Selected extract -
He told the Detroit Regional Chamber's policy conference that he'll soon unveil a plan to reorganize Detroit public schools after it's approved by Gov. Jennifer Granholml, who appointed him to oversee the district's finances.
Bobb said he will release a financial report to show the depth of the district's financial problems and the remedies needed. "That's what we have to show the community," Bobb said during a panel discussion on the state of Michigan education. "At the end of the day, we're going to give a long term deficit elimination plan."
Panelist Art Van Elslander, founder of Art Van Furniture, said schools are failing and attempts at reforms are "Band-Aids." He said he wants to hire 100 salesman for his 32 stores around the state, but can't find qualified applicants, and he blamed a substandard education system.
"The quality if not there, they lack in math, interpersonal skills, listening ability," Van Elslander said. "Some things are cultural, some things are learned. The people coming out of schools today simply lack the skills necessary."
Bobb was skeptical, and said those jobs should be readily filled if an employer is looking for college-ready high school graduates.
Better prepared pre-schoolers, tougher standards and even mayoral control of the city's schools were ideas discussed. Also on the panel were state superintendent of public education Michael Flanagan; Doug Ross, founder of the University Preparatory Academy in Detroit, and Carol Goss, president of The Skillman Foundation.
Flanagan said new reforms enacted by the state will help attack the problem. That includes state takeover of the 200 worst performing schools around the state.
It's all about student achievement. Once we get past the denial, we all agree we've all created this together," Flanagan said.
He said Michigan's education institutions are resistant to major changes. He said the state overall must overcome a mentality - spawned by a low-skill manufacturing heritage - that one doesn't need a college education to be financially well off.

Supplied entries -
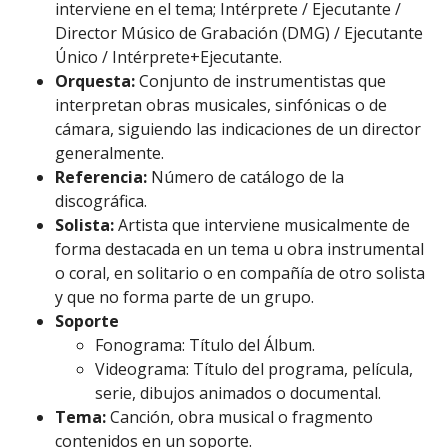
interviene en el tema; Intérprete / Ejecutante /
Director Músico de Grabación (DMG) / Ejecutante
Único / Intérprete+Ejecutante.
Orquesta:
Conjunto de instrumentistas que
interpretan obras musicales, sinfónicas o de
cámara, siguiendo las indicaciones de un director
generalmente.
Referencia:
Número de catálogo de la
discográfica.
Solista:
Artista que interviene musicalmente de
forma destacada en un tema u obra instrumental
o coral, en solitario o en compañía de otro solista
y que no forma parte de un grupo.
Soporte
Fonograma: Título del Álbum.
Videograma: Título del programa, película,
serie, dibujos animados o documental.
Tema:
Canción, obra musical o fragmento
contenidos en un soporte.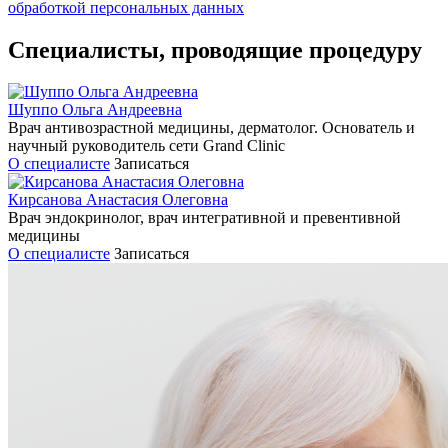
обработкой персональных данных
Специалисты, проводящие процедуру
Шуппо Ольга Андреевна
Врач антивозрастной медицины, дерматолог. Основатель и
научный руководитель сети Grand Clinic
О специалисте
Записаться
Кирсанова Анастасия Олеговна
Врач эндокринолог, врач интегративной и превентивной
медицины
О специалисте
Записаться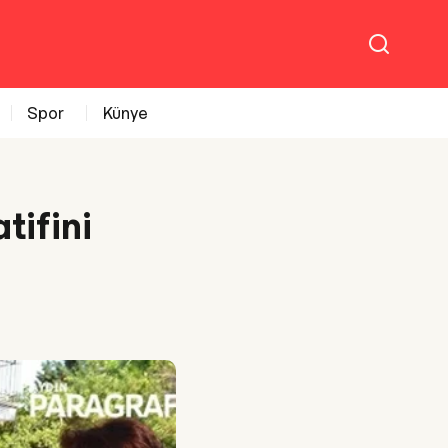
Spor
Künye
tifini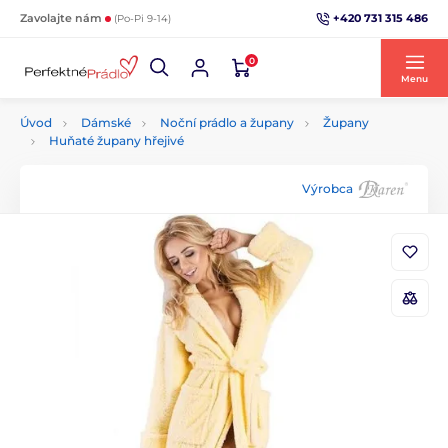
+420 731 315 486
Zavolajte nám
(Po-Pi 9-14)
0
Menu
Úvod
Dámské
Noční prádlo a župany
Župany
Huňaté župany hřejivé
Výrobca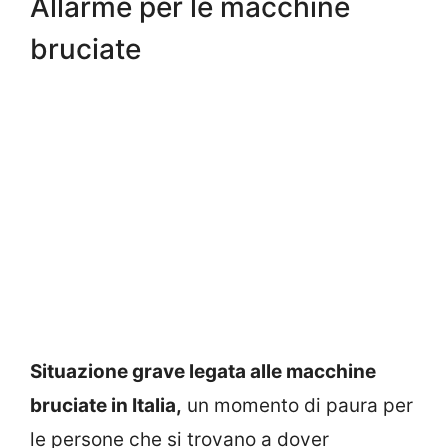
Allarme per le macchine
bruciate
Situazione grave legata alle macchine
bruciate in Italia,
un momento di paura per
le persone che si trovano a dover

--

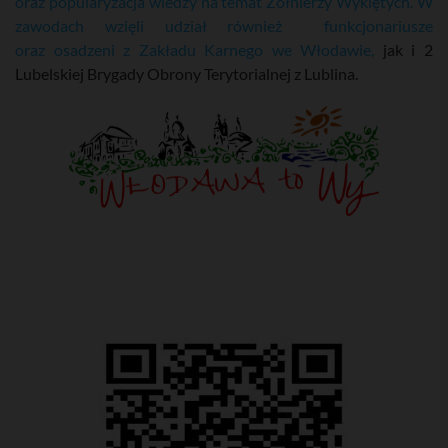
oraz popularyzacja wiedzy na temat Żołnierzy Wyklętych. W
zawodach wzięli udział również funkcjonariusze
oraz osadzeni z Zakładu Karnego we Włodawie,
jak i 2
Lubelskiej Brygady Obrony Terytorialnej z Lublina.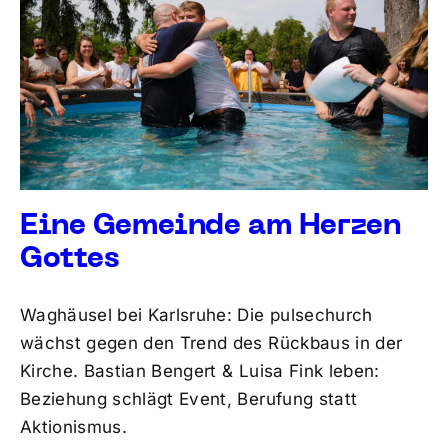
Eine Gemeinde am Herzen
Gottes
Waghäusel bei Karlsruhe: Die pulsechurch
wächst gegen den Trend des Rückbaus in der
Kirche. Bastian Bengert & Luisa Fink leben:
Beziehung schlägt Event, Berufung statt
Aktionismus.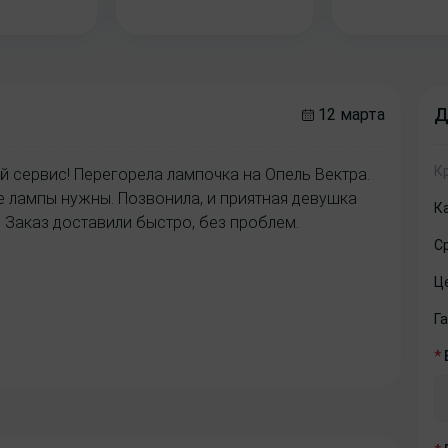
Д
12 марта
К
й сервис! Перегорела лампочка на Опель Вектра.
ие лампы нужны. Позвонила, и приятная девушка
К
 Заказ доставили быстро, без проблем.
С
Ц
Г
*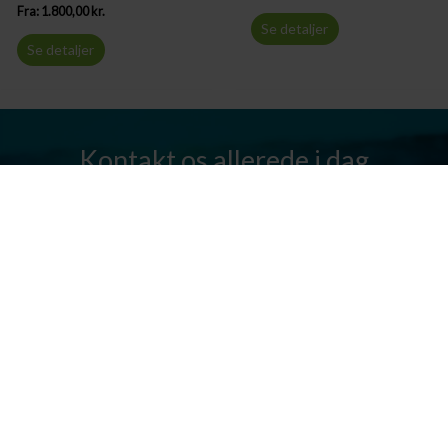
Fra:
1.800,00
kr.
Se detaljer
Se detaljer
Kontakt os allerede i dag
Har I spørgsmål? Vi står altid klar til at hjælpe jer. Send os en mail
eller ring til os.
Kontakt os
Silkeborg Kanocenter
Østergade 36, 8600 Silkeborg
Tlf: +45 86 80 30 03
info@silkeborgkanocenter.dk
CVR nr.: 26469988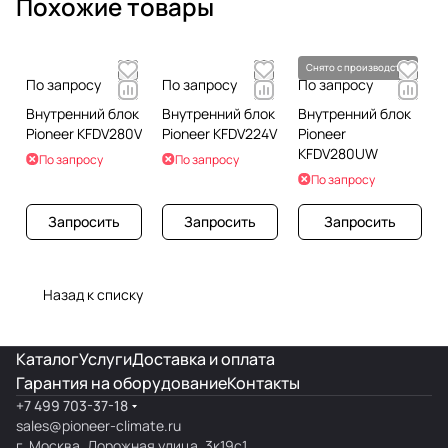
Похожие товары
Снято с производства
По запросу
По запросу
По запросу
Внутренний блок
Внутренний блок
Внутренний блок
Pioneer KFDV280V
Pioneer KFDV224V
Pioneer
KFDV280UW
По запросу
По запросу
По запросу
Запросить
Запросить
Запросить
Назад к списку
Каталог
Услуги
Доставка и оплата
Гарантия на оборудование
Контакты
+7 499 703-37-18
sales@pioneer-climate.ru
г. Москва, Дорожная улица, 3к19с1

Questions to answer -
1. How many stores does Art Van Elslander say he has around the state, according to the article on Detroit schools?
2. Reproduce the part of the Detroit schools article starting at "He said Michigan's" and ending at "financially well off.".
3. Take the article about Detroit's public schools further, picking up after its final sentence.

Answers for this exercise -
1. He has 32 stores around the state.

2.
He said Michigan's education institutions are resistant to major changes. He said the state overall must overcome a mentality - spawned by a low-skill manufacturing heritage - that one doesn't need a college education to be financially well off.

3.
The Skillman Foundation is part off a coalition called Excellent Schools Detroit that promotes reforms to reach a 90% graduation rate by 2020, with 90% of those grads going on to college.
Skillman president Gross said one proposal is to give Detroit's mayor authority over the city's school system. That would put accountability in one place, she said.
The coalition of public, private schools and non-profit organization also promotes a commission to grade and report on schools, and restructuring schools that fail academic standards.
Ross, of the University Preparatory Academy, said successful urban schools have high standards and serve as an extended family to students, assuring "they have an adult who does care about them."
He added, "Parental support a huge asset, but if they don't have that, there should be another way."
Bobb said lack of parental involvement is a crisis of its own in Detroit schools. He said too many students have functionally illiterate parents, suffer lead poisoning that affects learning ability, and must cope with violent neighborhoods.
"That's where we should invest money, in public health, mental health, employment, crime," Bobb said.